Aim of the task:
Copy every line of the records below where the word "International" occurs.

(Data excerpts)
▬▬▬▬▬▬
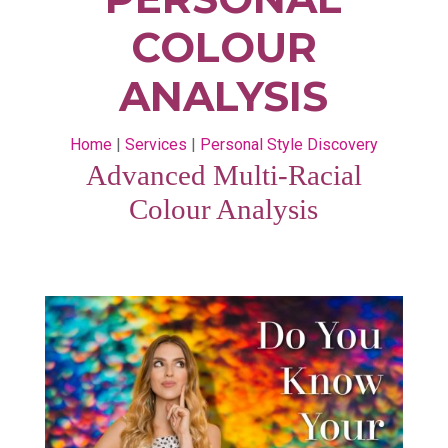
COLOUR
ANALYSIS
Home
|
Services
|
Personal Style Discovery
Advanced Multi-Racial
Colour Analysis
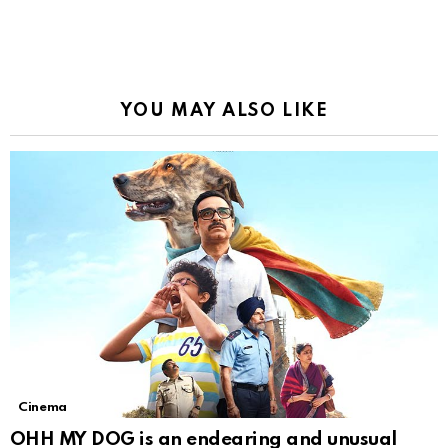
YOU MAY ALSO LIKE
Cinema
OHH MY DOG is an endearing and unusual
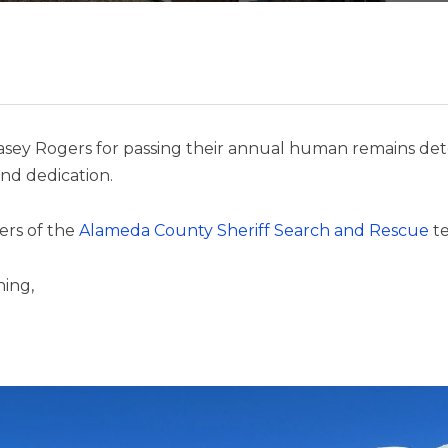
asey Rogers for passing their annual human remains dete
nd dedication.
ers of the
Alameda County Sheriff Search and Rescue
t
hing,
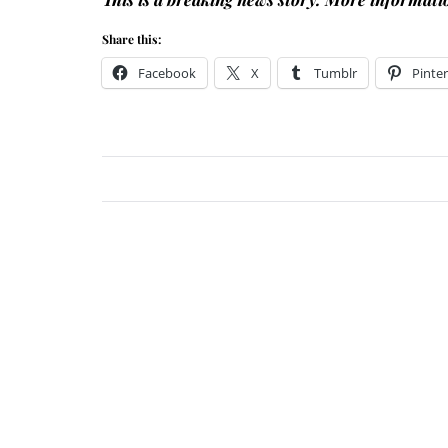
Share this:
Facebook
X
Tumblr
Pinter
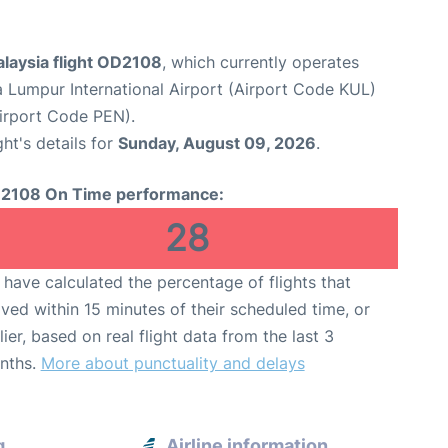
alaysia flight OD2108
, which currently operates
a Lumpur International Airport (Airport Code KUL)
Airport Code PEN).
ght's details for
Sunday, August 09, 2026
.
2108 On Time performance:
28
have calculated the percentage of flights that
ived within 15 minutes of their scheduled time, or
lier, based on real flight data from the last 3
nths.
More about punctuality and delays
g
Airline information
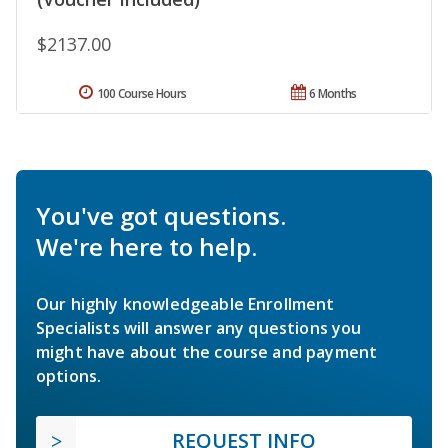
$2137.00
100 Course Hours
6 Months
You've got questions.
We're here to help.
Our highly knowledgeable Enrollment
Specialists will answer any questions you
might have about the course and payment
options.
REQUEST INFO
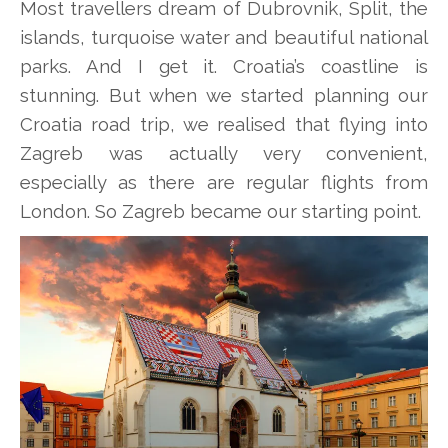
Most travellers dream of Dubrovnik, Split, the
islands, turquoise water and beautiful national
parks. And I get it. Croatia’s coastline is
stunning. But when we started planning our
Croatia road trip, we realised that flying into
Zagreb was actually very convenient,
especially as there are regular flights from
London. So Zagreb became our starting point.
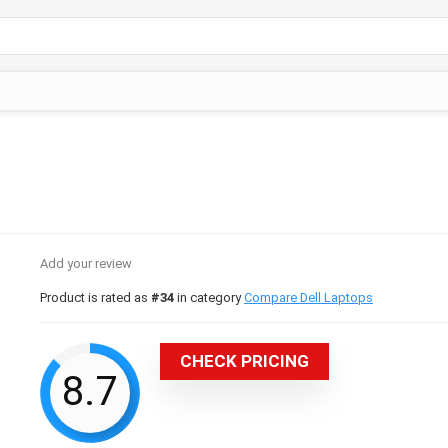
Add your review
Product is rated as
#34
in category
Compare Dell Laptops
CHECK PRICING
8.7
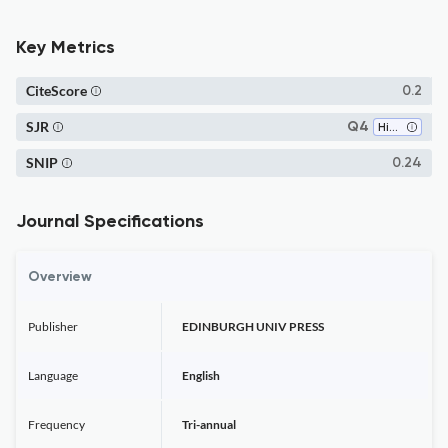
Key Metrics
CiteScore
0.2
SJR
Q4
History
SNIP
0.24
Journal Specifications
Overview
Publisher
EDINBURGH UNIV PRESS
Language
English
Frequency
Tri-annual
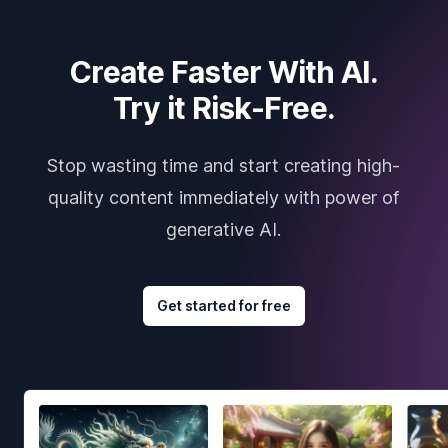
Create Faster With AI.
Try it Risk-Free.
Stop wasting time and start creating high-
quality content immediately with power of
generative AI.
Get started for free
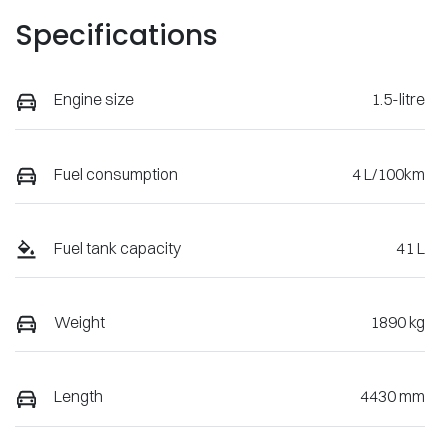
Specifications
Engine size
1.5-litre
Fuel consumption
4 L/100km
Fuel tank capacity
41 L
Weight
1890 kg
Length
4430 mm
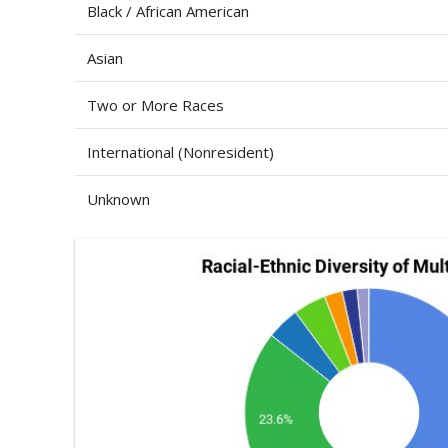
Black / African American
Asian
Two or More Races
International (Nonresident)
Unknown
▬▬▬▬▬▬
Task output:
a Lumpur International Airport (Airport Code KUL)
International (Nonresident)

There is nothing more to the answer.